Guidance With Respect to Retirement Benefit Programs

  • Effective September 16, 2013, an ERISA covered qualified retirement plan must comply with the rules requiring that spousal protections and benefits be extended to same-sex spouses. For example:
    • Qualified joint and survivor annuity (QJ&S) and qualified pre-retirement survivor annuity (QPSA) rights apply to an employee’s same-sex spouse.
    • Qualified plans must require the consent of a participant’s same-sex spouse for the participant to elect an optional form of benefit or to designate a non-spouse beneficiary.
    • Same-sex spouses may obtain a binding qualified domestic relations order.
    • Hardship distribution requests must now recognize a same-sex spouse as an eligible beneficiary.
  • Future guidance regarding application of the Supreme Court decision as it applies to qualified retirement plans with respect to periods before September 16, 2013 is expected (e.g., plan amendment requirements (including the timing of any required amendments) and any necessary corrections for plan operations).
 

Matters Not Affected by Windsor

Unless ERISA or another federal law preemption applies, matters covered by state law will not be impacted by the Supreme Court’s decision or the DOL and IRS guidance, in a state that does not recognize same-sex marriage. For example:
  • Aspects of nonqualified retirement and other supplemental and incentive plan benefits (other than matters governed by Code Section 409A and other federal tax rules).
  • Imputed income and after-tax treatment of payments for spousal coverage for purposes of any applicable state taxes.
  • Compliance with applicable state law that is not preempted by ERISA or another applicable federal law.
 

Documents and Practices to Review Now

Plan documents and administrative practices and policies should be reviewed to determine what changes will be needed in connection with references to an employee’s spouse” or marriage.” Some of the items to consider in this area include the following:
  • Plan document and SPD references to spouse” and marriage”
  • Employee communications regarding the Plans, including open enrollment materials
  • Beneficiary designation forms
  • Spousal election forms, consents and notices
  • QDRO procedures and model QDRO forms
  • Benefit distribution packages
  • Required minimum distribution procedures
  • FMLA policies
  • Payroll practices

The IRS recently said to expect more guidance in the near future about how to implement the federal government’s recognition of same-sex marriage. Kelley Drye & Warren LLP will continue to monitor the further developments in this area.

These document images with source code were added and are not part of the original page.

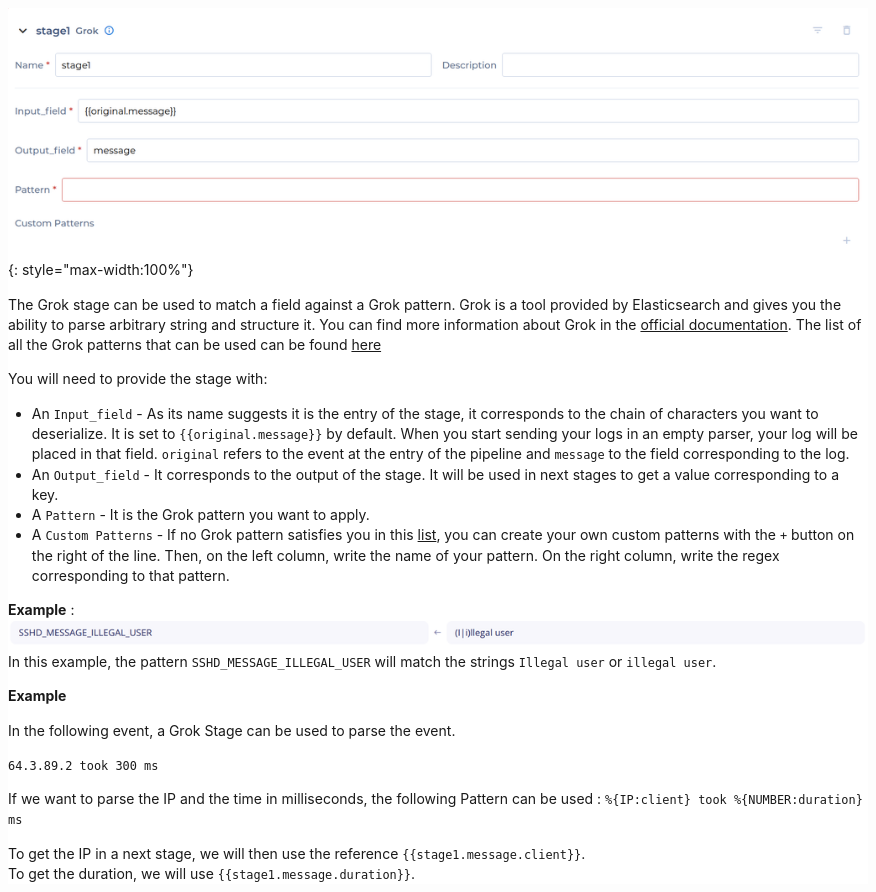 ![SEKOIA.IO Grok stage](../assets/operation_center/custom_format/grok_stage.png){: style="max-width:100%"}

The Grok stage can be used to match a field against a Grok pattern. Grok is a tool provided by Elasticsearch and gives you the ability to parse arbitrary string and structure it.
You can find more information about Grok in the [official documentation](https://www.elastic.co/guide/en/logstash/current/plugins-filters-grok.html).
The list of all the Grok patterns that can be used can be found [here](https://github.com/elastic/logstash/blob/v1.4.0/patterns/grok-patterns)

You will need to provide the stage with:

- An `Input_field` -  As its name suggests it is the entry of the stage, it corresponds to the chain of characters you want to deserialize. It is set to `{{original.message}}` by default. When you start sending your logs in an empty parser, your log will be placed in that field. `original` refers to the event at the entry of the pipeline and `message` to the field corresponding to the log.
- An `Output_field` - It corresponds to the output of the stage. It will be used in next stages to get a value corresponding to a key.
- A `Pattern` - It is the Grok pattern you want to apply.
- A `Custom Patterns` - If no Grok pattern satisfies you in this [list](https://github.com/elastic/logstash/blob/v1.4.0/patterns/grok-patterns), you can create your own custom patterns with the `+` button on the right of the line. Then, on the left column, write the name of your pattern. On the right column, write the regex corresponding to that pattern.  

**Example** : 
![Grok custom pattern](../assets/operation_center/custom_format/grok_custom_pattern.png)  
In this example, the pattern `SSHD_MESSAGE_ILLEGAL_USER` will match the strings `Illegal user` or `illegal user`.  


**Example**

In the following event, a Grok Stage can be used to parse the event.

```
64.3.89.2 took 300 ms
```

If we want to parse the IP and the time in milliseconds, the following Pattern can be used :
`%{IP:client} took %{NUMBER:duration} ms`

To get the IP in a next stage, we will then use the reference `{{stage1.message.client}}`.  
To get the duration, we will use `{{stage1.message.duration}}`.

Contact our Employee Benefits and Executive Compensation group for help reviewing your employee benefit plans, implementing necessary changes, and preparing employee and participant communications regarding the DOMA decision.

 
[1] Currently, California, Connecticut, Delaware, Iowa, Maine, Maryland, Massachusetts, Minnesota, New Hampshire, New Jersey, New York, Rhode Island, Vermont, Washington and Washington, D.C. recognize same-sex marriages. Hawaii and Illinois also recently approved same-sex marriage, effective December 2, 2013 and June 1, 2014, respectively.